The Center started with 200 students, now there are 4,000. They need more classrooms.  While the school teaches theory, it concentrates on how theory applies in the real world.
For example, in the Iowa Medical Innovation Program, the entrepreneurial center goes directly to the Medical School to find problems to solve.  Another program is an immersion week which features CEOs of area companies.  The center has developed student "incubators" in order to foster the success of start-ups among the student community.
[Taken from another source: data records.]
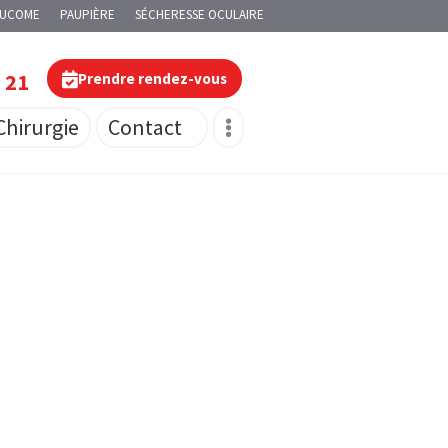
AUCOME
PAUPIÈRE
SÉCHERESSE OCULAIRE
0 21
Prendre rendez-vous
Chirurgie
Contact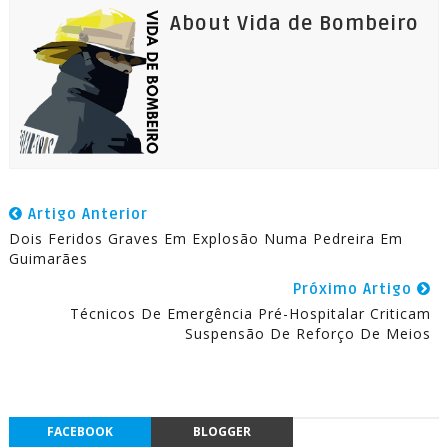
About Vida de Bombeiro
Artigo Anterior
Dois Feridos Graves Em Explosão Numa Pedreira Em
Guimarães
Próximo Artigo
Técnicos De Emergência Pré-Hospitalar Criticam
Suspensão De Reforço De Meios
FACEBOOK
BLOGGER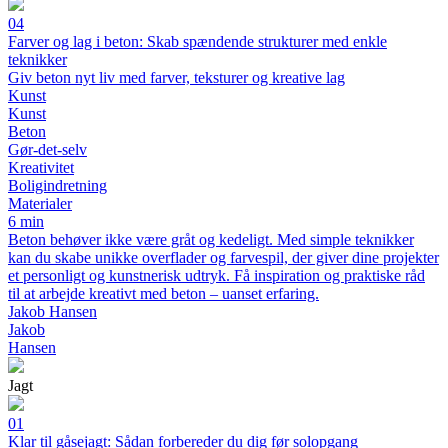
04
Farver og lag i beton: Skab spændende strukturer med enkle
teknikker
Giv beton nyt liv med farver, teksturer og kreative lag
Kunst
Kunst
Beton
Gør-det-selv
Kreativitet
Boligindretning
Materialer
6 min
Beton behøver ikke være gråt og kedeligt. Med simple teknikker
kan du skabe unikke overflader og farvespil, der giver dine projekter
et personligt og kunstnerisk udtryk. Få inspiration og praktiske råd
til at arbejde kreativt med beton – uanset erfaring.
Jakob Hansen
Jakob
Hansen
Jagt
01
Klar til gåsejagt: Sådan forbereder du dig før solopgang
The Speaker mentioned several success stories. Even during 2008-10 one student developed a successful solution to mixing chemotherapy drugs for patients and was able to raise $30 million toward a solution. Another student has been successful with a telepharmacy program to assist rural patients with receiving their prescription drugs. Another student has become a successful consultant to women entrepreneurs and has one of the most successful podcasts in the country.  Another project helped to streamline the organ donation process, and another solved the problem of piglets being trampled in their pens by larger hogs.  The Entrepreneurial Center wants to provide each person in Iowa with an opportunity to reach their entrepreneurial dreams.
Business people can help by serving as mentors, competition judges, guest speakers, and sponsors for competitions, among others.  To help, contact Phil Jordan or David Hensley.